Это испытание завтрашним днем народа и художника.
{311} Создание его принесло народу кусок быта нового… праздничная толпа, хлынувшая по аллеям, овладела островом, как своим домом, давно жданным и желанным.
… “Блокада России” — зрелище С. Радлова, обновившее подмостки…
Но ведь всего этого мало! Но ведь требуется еще большая серьезность, требуется громкий голос… то что доступно гению массы и чего не было в “Блокаде России”.

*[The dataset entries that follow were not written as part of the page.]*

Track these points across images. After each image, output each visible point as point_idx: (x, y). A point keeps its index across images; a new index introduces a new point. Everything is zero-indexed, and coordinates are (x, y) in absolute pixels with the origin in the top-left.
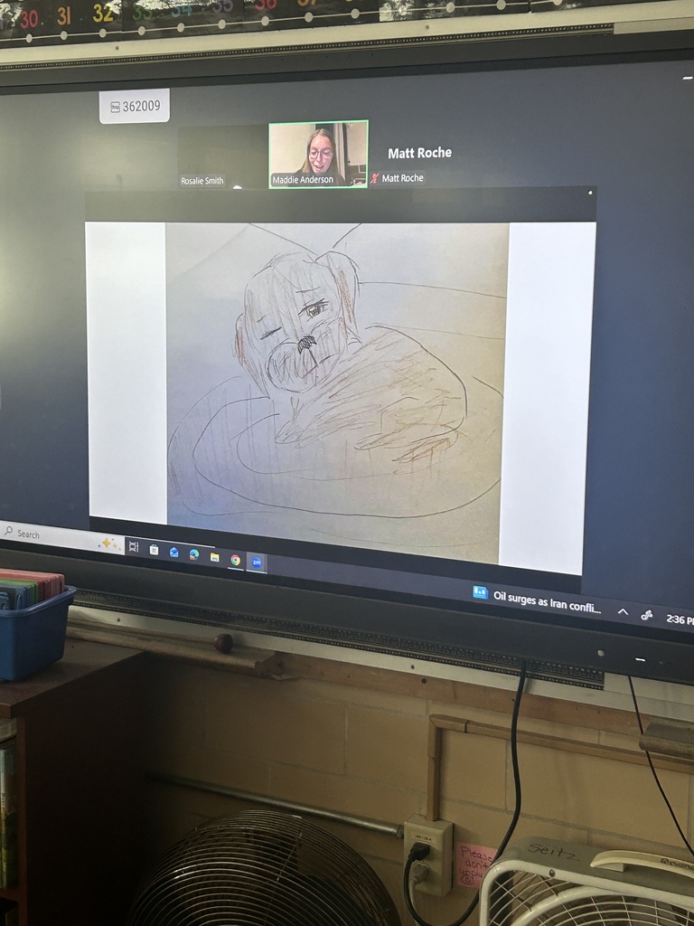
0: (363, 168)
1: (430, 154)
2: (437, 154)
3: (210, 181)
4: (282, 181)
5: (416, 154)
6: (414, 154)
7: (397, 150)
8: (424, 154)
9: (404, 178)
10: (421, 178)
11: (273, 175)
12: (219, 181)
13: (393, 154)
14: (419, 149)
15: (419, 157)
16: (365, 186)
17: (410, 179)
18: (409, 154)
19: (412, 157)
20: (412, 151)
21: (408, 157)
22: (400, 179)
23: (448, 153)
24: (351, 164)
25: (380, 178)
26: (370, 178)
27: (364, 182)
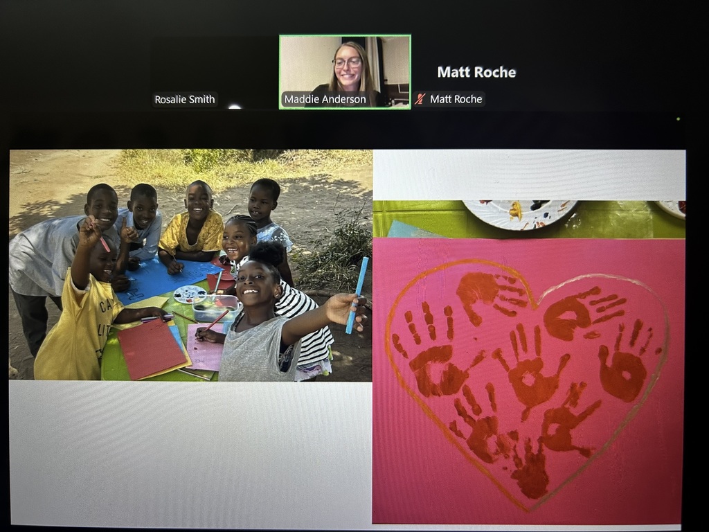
0: (405, 87)
1: (489, 73)
2: (497, 73)
3: (195, 100)
4: (297, 100)
5: (472, 72)
6: (469, 73)
7: (448, 69)
8: (483, 73)
9: (459, 99)
10: (479, 100)
11: (285, 93)
12: (209, 99)
13: (443, 72)
14: (476, 68)
15: (476, 76)
16: (408, 107)
17: (466, 100)
18: (464, 73)
19: (468, 76)
20: (467, 70)
21: (462, 76)
22: (453, 99)
23: (512, 74)
24: (389, 83)
25: (427, 99)
26: (415, 99)
27: (406, 103)
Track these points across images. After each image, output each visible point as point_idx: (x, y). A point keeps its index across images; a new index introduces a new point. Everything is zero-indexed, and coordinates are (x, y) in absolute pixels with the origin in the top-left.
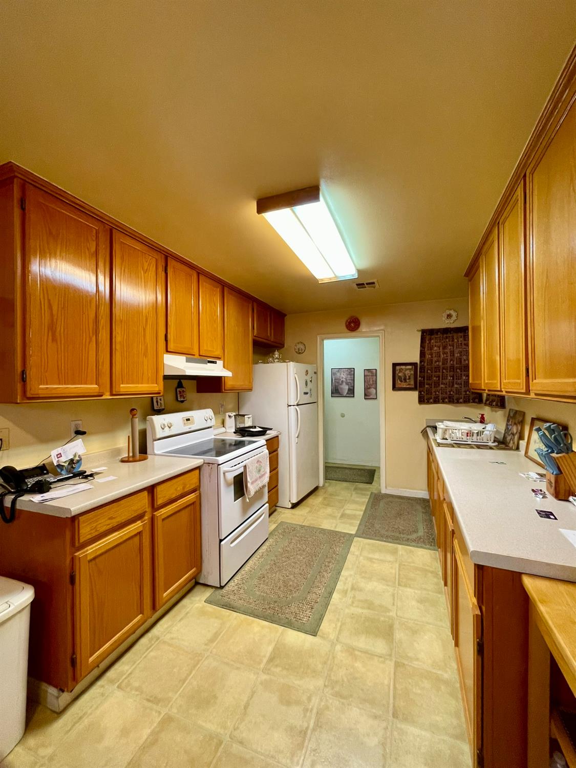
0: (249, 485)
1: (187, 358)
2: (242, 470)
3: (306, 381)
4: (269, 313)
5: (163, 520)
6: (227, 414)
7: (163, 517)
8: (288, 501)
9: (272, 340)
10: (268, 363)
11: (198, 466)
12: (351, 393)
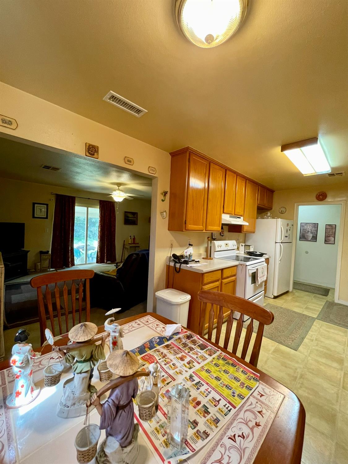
0: (258, 278)
1: (230, 216)
2: (255, 270)
3: (287, 230)
4: (266, 191)
5: (225, 284)
6: (241, 244)
7: (225, 283)
8: (272, 294)
9: (266, 206)
10: (264, 219)
11: (236, 265)
12: (314, 239)
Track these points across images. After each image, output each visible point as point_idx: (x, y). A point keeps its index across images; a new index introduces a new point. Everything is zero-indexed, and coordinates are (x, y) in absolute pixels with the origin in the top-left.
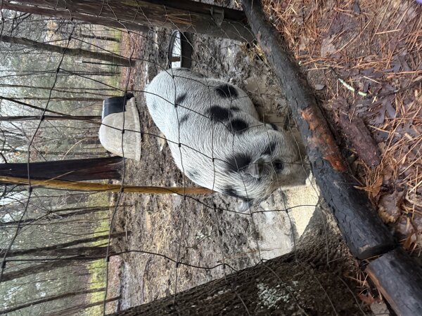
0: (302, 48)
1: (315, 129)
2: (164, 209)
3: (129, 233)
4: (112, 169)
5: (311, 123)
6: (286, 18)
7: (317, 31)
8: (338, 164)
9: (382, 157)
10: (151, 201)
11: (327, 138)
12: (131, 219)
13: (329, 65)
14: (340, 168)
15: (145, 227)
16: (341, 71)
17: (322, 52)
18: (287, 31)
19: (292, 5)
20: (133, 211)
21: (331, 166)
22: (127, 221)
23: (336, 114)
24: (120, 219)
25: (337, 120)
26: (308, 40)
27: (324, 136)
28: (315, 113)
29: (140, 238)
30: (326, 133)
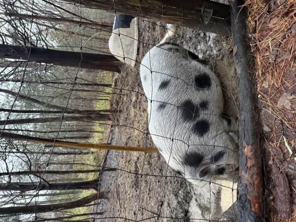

… Народный праздник не мыслим вне проблемы массы. Решить эту проблему необходимо!»305
Под «проблемой массы» А. Пиотровский — автор данной рецензии — подразумевал прежде всего проблему самодеятельности масс. Но не только это. В годы революции эта проблема для самого Пиотровского и для других теоретиков ассоциировалась с кругом новых проблем профессионального театра, возникших в связи с обращением последнего к изображению массы на сцене. Это были, конечно, разные по своему содержанию проблемы. Однако в силу того, что между праздником и театром нередко не проводилось тогда никакого различия, режиссерам трудно было извлечь из критических суждений, подобных суждению Пиотровского, понимание важности самодеятельного начала в сфере праздничной культуры. Здесь мы переходим к рассмотрению еще одного содержательного, хотя далеко и не бесспорного формообразования, через которое прошел ранний советский праздник в процессе своего эстетико-культурного совершенствования. Это — зрелище-инсценировка. Подобно «Блокаде России», зрелище-инсценировка была неким промежуточным звеном между праздником и театром. Но если в первой роль массовой художественной самодеятельности фактически была равна нулю, то во второй эта самодеятельность уже определенно заявила о себе, хотя еще и не стала доминантой праздничной культуры. Одной из причин этого и была как раз трактовка проблемы
самодеятельности в виде проблемы массы вообще, следствием своим имевшая такой практический вывод: «Зрелище, даваемое для широких масс, должно быть массовым в смысле участия в нем громадного числа исполнителей»306.